- Venue: London Aquatics Centre
- Dates: 31 August
- Competitors: 10 from 10 nations
- Winning time: 3:13.43

Medalists
- 1st place, gold medalist(s):  / Nataliia Prologaieva / Ukraine
- 2nd place, silver medalist(s):  / Sarah Louise Rung / Norway
- 3rd place, bronze medalist(s):  / Teresa Perales / Spain

= Swimming at the 2012 Summer Paralympics – Women's 200 metre individual medley SM5 =

The women's 200m ind. medley SM5 event at the 2012 Summer Paralympics took place at the London Aquatics Centre on 31 August.
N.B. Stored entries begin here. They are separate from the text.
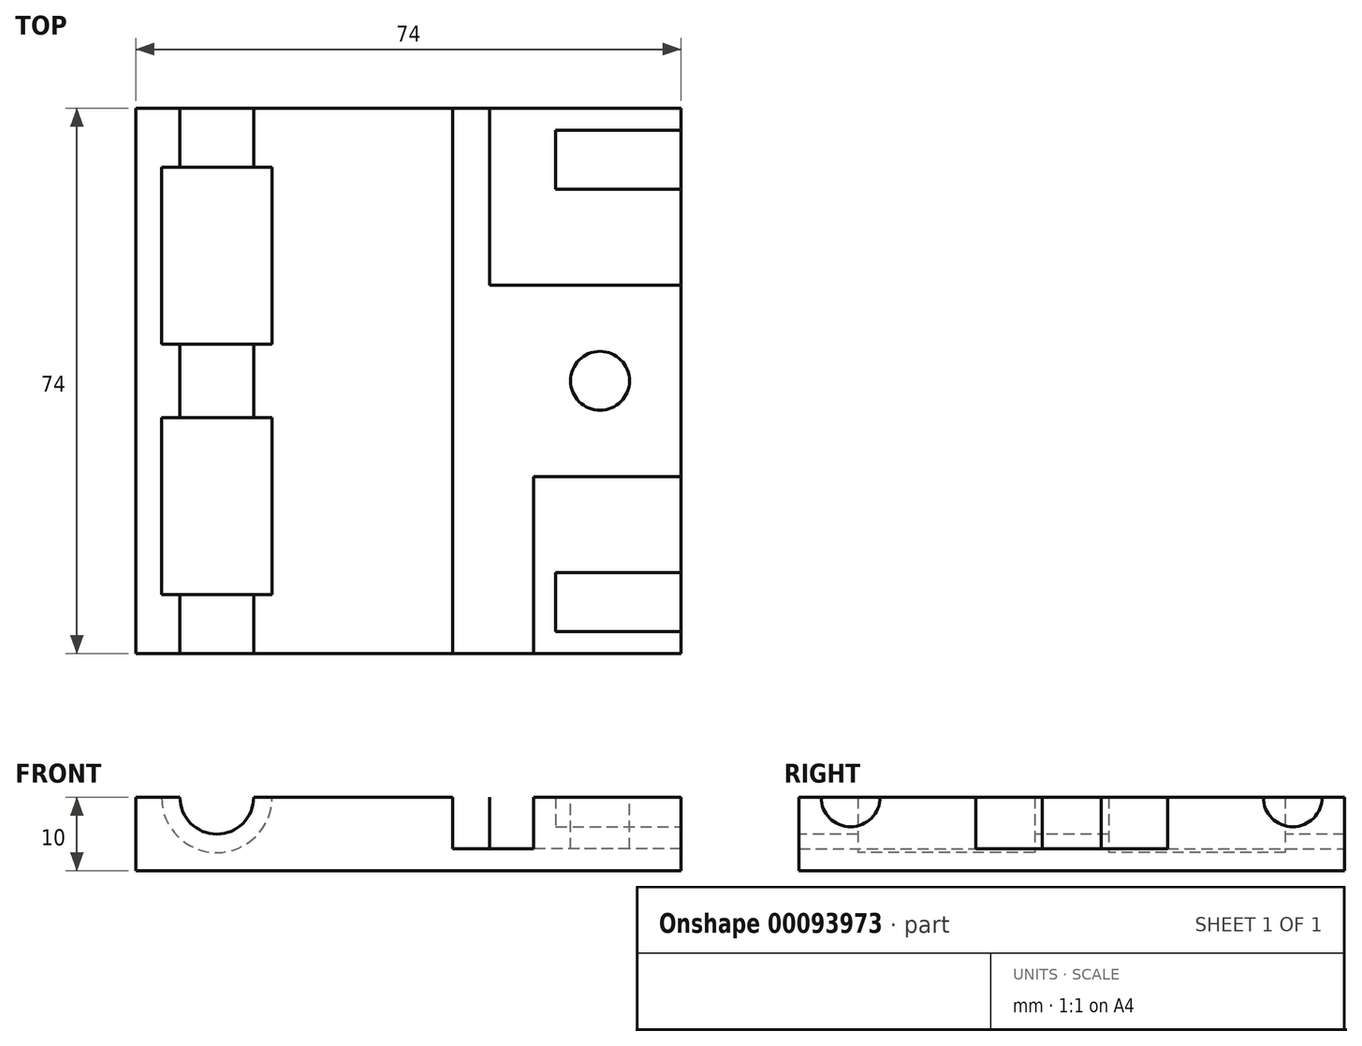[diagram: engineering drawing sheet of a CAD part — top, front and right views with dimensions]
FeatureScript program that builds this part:
annotation { "Feature Type Name" : "Feature", "Feature Type Description" : "" }
export const myFeature = defineFeature(function(context is Context, id is Id, definition is map)
    precondition{}
    {
        {
            var Q0;
            Q0=qCreatedBy(makeId("Top.planeOp"),FACE);
            var sketch = newSketch(context, id + "F0", { "sketchPlane" : qUnion([Q0])});
            skCircle(sketch, "E0", {"center": v(0, 0) * mm, "radius": 11 * mm, "construction": true});
            skCircle(sketch, "E1", {"center": v(0, 0) * mm, "radius": 4 * mm});
            skLineSegment(sketch, "E2", {"start": v(-9, -13) * mm, "end": v(11, -13) * mm});
            skLineSegment(sketch, "E3", {"start": v(11, -37) * mm, "end": v(-9, -37) * mm});
            skLineSegment(sketch, "E4", {"start": v(-9, -37) * mm, "end": v(-9, -13) * mm});
            skLineSegment(sketch, "E5", {"start": v(11, 13) * mm, "end": v(-15, 13) * mm});
            skLineSegment(sketch, "E6", {"start": v(-20, 13) * mm, "end": v(-20, -37) * mm});
            skLineSegment(sketch, "E7", {"start": v(-20, -37) * mm, "end": v(-63, -37) * mm});
            skLineSegment(sketch, "E8", {"start": v(-63, -37) * mm, "end": v(-63, 37) * mm});
            skLineSegment(sketch, "E9", {"start": v(-63, 37) * mm, "end": v(-20, 37) * mm});
            skLineSegment(sketch, "E10", {"start": v(11, 37) * mm, "end": v(11, 34) * mm});
            skLineSegment(sketch, "E11", {"start": v(11, 34) * mm, "end": v(-6, 34) * mm});
            skLineSegment(sketch, "E12", {"start": v(-6, 34) * mm, "end": v(-6, 30) * mm});
            skLineSegment(sketch, "E13", {"start": v(-52, 37) * mm, "end": v(-52, -37) * mm});
            skLineSegment(sketch, "E14", {"start": v(-47, 0) * mm, "end": v(-47, 5) * mm});
            skLineSegment(sketch, "E15", {"start": v(-47, 5) * mm, "end": v(-44.5, 5) * mm});
            skLineSegment(sketch, "E16", {"start": v(-44.5, 5) * mm, "end": v(-44.5, 29) * mm});
            skLineSegment(sketch, "E17", {"start": v(-44.5, 29) * mm, "end": v(-47, 29) * mm});
            skLineSegment(sketch, "E18", {"start": v(-47, 29) * mm, "end": v(-47, 37) * mm});
            skLineSegment(sketch, "E19.MirrorCS", {"start": v(-47, 0) * mm, "end": v(-47, -5) * mm});
            skLineSegment(sketch, "E20.MirrorCS", {"start": v(-47, -5) * mm, "end": v(-44.5, -5) * mm});
            skLineSegment(sketch, "E21.MirrorCS", {"start": v(-44.5, -5) * mm, "end": v(-44.5, -29) * mm});
            skLineSegment(sketch, "E22.MirrorCS", {"start": v(-44.5, -29) * mm, "end": v(-47, -29) * mm});
            skLineSegment(sketch, "E23.MirrorCS", {"start": v(-47, -29) * mm, "end": v(-47, -37) * mm});
            skLineSegment(sketch, "E24", {"start": v(-20, -37) * mm, "end": v(-9, -37) * mm});
            skLineSegment(sketch, "E25", {"start": v(11, -37) * mm, "end": v(11, -13) * mm});
            skLineSegment(sketch, "E26", {"start": v(11, 13) * mm, "end": v(11, 34) * mm});
            skLineSegment(sketch, "E27", {"start": v(11, -13) * mm, "end": v(11, 13) * mm});
            skLineSegment(sketch, "E28", {"start": v(-6, 30) * mm, "end": v(11, 30) * mm});
            skLineSegment(sketch, "E29.MirrorCS", {"start": v(-6, -30) * mm, "end": v(11, -30) * mm});
            skLineSegment(sketch, "E30.MirrorCS", {"start": v(-6, -34) * mm, "end": v(-6, -30) * mm});
            skLineSegment(sketch, "E31.MirrorCS", {"start": v(11, -34) * mm, "end": v(-6, -34) * mm});
            skLineSegment(sketch, "E32", {"start": v(-20, 13) * mm, "end": v(-20, 37) * mm});
            skLineSegment(sketch, "E33", {"start": v(-15, 13) * mm, "end": v(-15, 37) * mm});
            skLineSegment(sketch, "E34.trimOffspring", {"start": v(-15, 37) * mm, "end": v(11, 37) * mm});
            skLineSegment(sketch, "E35", {"start": v(-20, 37) * mm, "end": v(-15, 37) * mm});
            skSolve(sketch);
        }
        {
            var Q0;
            {var subQ0=sQuery(id+"F0.wireOp",EDGE,"E8");Q0=makeQuery(id+"F0.imprint","IMPRINT",FACE,{"disambiguationData":[TD([[makeQuery(id+"F0.imprint","IMPRINT",EDGE,{"derivedFrom":subQ0}),-1.0]])]});}
            var Q1;
            {var subQ0=sQuery(id+"F0.wireOp",EDGE,"E11");Q1=makeQuery(id+"F0.imprint","IMPRINT",FACE,{"disambiguationData":[TD([[makeQuery(id+"F0.imprint","IMPRINT",EDGE,{"derivedFrom":subQ0}),1.0]])]});}
            var Q2;
            {var subQ0=sQuery(id+"F0.wireOp",EDGE,"E29.MirrorCS");Q2=makeQuery(id+"F0.imprint","IMPRINT",FACE,{"disambiguationData":[TD([[makeQuery(id+"F0.imprint","IMPRINT",EDGE,{"derivedFrom":subQ0}),-1.0]])]});}
            var Q3;
            {var subQ3=sQuery(id+"F0.wireOp",EDGE,"E2");Q3=makeQuery(id+"F0.imprint","IMPRINT",FACE,{"disambiguationData":[TD([[makeQuery(id+"F0.imprint","IMPRINT",EDGE,{"derivedFrom":subQ3}),-1.0]])]});}
            var Q4;
            {var subQ1=sQuery(id+"F0.wireOp",EDGE,"E13");Q4=makeQuery(id+"F0.imprint","IMPRINT",FACE,{"disambiguationData":[TD([[makeQuery(id+"F0.imprint","IMPRINT",EDGE,{"derivedFrom":subQ1}),1.0]])]});}
            var Q5;
            {var subQ0=sQuery(id+"F0.wireOp",EDGE,"E5");Q5=makeQuery(id+"F0.imprint","IMPRINT",FACE,{"disambiguationData":[TD([[makeQuery(id+"F0.imprint","IMPRINT",EDGE,{"derivedFrom":subQ0}),-1.0]])]});}
            var Q6;
            Q6=makeQuery(id+"F0.imprint","IMPRINT",FACE,{"disambiguationData":[TD([[makeQuery(id+"F0.imprint","IMPRINT",EDGE,{"derivedFrom":sQuery(id+"F0.wireOp",EDGE,"E1")}),1.0]])]});
            var Q7;
            Q7=makeQuery(id+"F0.imprint","IMPRINT",FACE,{"disambiguationData":[TD([[makeQuery(id+"F0.imprint","IMPRINT",EDGE,{"derivedFrom":sQuery(id+"F0.wireOp",EDGE,"E1")}),-1.0]])]});
            var Q8;
            {var subQ3=sQuery(id+"F0.wireOp",EDGE,"E6");Q8=makeQuery(id+"F0.imprint","IMPRINT",FACE,{"disambiguationData":[TD([[makeQuery(id+"F0.imprint","IMPRINT",EDGE,{"derivedFrom":subQ3}),-1.0]])]});}
            extrude(context, id + "F1", {"entities" : qUnion([Q0, Q1, Q2, Q3, Q4, Q5, Q6, Q7, Q8]), "oppositeDirection" : true, "depth" : 10 * mm});
        }
        {
            var Q0;
            {var subQ1=sQuery(id+"F0.wireOp",EDGE,"E13");Q0=makeQuery(id+"F0.imprint","IMPRINT",FACE,{"disambiguationData":[TD([[makeQuery(id+"F0.imprint","IMPRINT",EDGE,{"derivedFrom":subQ1}),1.0]])]});}
            var Q1;
            Q1=sQuery(id+"F0.wireOp",EDGE,"E13");
            revolve(context, id + "F2", {"operationType" : NewBodyOperationType.REMOVE, "entities" : qUnion([Q0]), "axis" : qUnion([Q1]), "revolveType" : RevolveType.FULL, "oppositeDirection" : true});
        }
        {
            var Q0;
            {var subQ0=sQuery(id+"F0.wireOp",EDGE,"E11");Q0=makeQuery(id+"F0.imprint","IMPRINT",FACE,{"disambiguationData":[TD([[makeQuery(id+"F0.imprint","IMPRINT",EDGE,{"derivedFrom":subQ0}),1.0]])]});}
            var Q1;
            Q1=sQuery(id+"F0.wireOp",EDGE,"E28");
            revolve(context, id + "F3", {"operationType" : NewBodyOperationType.REMOVE, "entities" : qUnion([Q0]), "axis" : qUnion([Q1]), "revolveType" : RevolveType.FULL, "oppositeDirection" : true});
        }
        {
            var Q0;
            {var subQ0=sQuery(id+"F0.wireOp",EDGE,"E29.MirrorCS");Q0=makeQuery(id+"F0.imprint","IMPRINT",FACE,{"disambiguationData":[TD([[makeQuery(id+"F0.imprint","IMPRINT",EDGE,{"derivedFrom":subQ0}),-1.0]])]});}
            var Q1;
            Q1=sQuery(id+"F0.wireOp",EDGE,"E29.MirrorCS");
            revolve(context, id + "F4", {"operationType" : NewBodyOperationType.REMOVE, "entities" : qUnion([Q0]), "axis" : qUnion([Q1]), "revolveType" : RevolveType.FULL, "oppositeDirection" : true});
        }
        {
            var Q0;
            Q0=makeQuery(id+"F0.imprint","IMPRINT",FACE,{"disambiguationData":[TD([[makeQuery(id+"F0.imprint","IMPRINT",EDGE,{"derivedFrom":sQuery(id+"F0.wireOp",EDGE,"E1")}),-1.0]])]});
            extrude(context, id + "F5", {"entities" : qUnion([Q0]), "operationType" : NewBodyOperationType.REMOVE, "oppositeDirection" : true, "depth" : 7 * mm});
        }
    });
There were two heats; the swimmers with the eight fastest times advanced to the final.

==Results==

===Heats===
Competed from 11:37.

====Heat 1====

| Rank | Lane | Name | Nationality | Time | Notes |
|---|---|---|---|---|---|
| 1 | 5 | Nataliia Prologaieva | Ukraine | 3:15.50 | Q |
| 2 | 6 | Wu Qi | China | 3:41.99 | Q |
| 3 | 4 | Joana Maria Silva | Brazil | 4:02.26 | Q |
| 4 | 3 | Lorena Homar Lopez | Spain | 4:06.39 | Q |
| 5 | 2 | Natalia Gavrilyuk | Russia | 4:23.58 |  |
| 6 | 7 | Stefania Chiarioni | Italy | 4:52.25 |  |
| 7 | 1 | Reka Kezdi | Hungary | DSQ |  |

====Heat 2====

| Rank | Lane | Name | Nationality | Time | Notes |
|---|---|---|---|---|---|
| 1 | 4 | Sarah Louise Rung | Norway | 3:19.59 | Q |
| 2 | 6 | Teresa Perales | Spain | 3:33.84 | Q |
| 3 | 5 | Natalia Shavel | Belarus | 3:43.37 | Q |
| 4 | 3 | Katalin Engelhardt | Hungary | 4:08.97 | Q |
| 5 | 2 | Diana Zambo | Hungary | 4:23.87 |  |
| 6 | 7 | Luo Alice Hsiao Hung | Chinese Taipei | 4:32.59 |  |
| 7 | 1 | Naiver Ome Ramos | Colombia | 4:52.91 |  |

===Final===
Competed at 20:21.

| Rank | Lane | Name | Nationality | Time | Notes |
|---|---|---|---|---|---|
| 1st place, gold medalist(s) | 4 | Nataliia Prologaieva | Ukraine | 3:13.43 | WR |
| 2nd place, silver medalist(s) | 5 | Sarah Louise Rung | Norway | 3:15.89 |  |
| 3rd place, bronze medalist(s) | 3 | Teresa Perales | Spain | 3:28.58 |  |
| 4 | 6 | Wu Qi | China | 3:38.66 | AS |
| 5 | 2 | Natalia Shavel | Belarus | 3:42.27 |  |
| 6 | 7 | Joana Maria Silva | Brazil | 3:59.42 | AM |
| 7 | 1 | Lorena Homar Lopez | Spain | 4:03.16 |  |
| 8 | 8 | Katalin Engelhardt | Hungary | 4:07.84 |  |

'Q = qualified for final. WR = World Record. AM = Americas Record. AS = Asian Record. DNS = Did not start.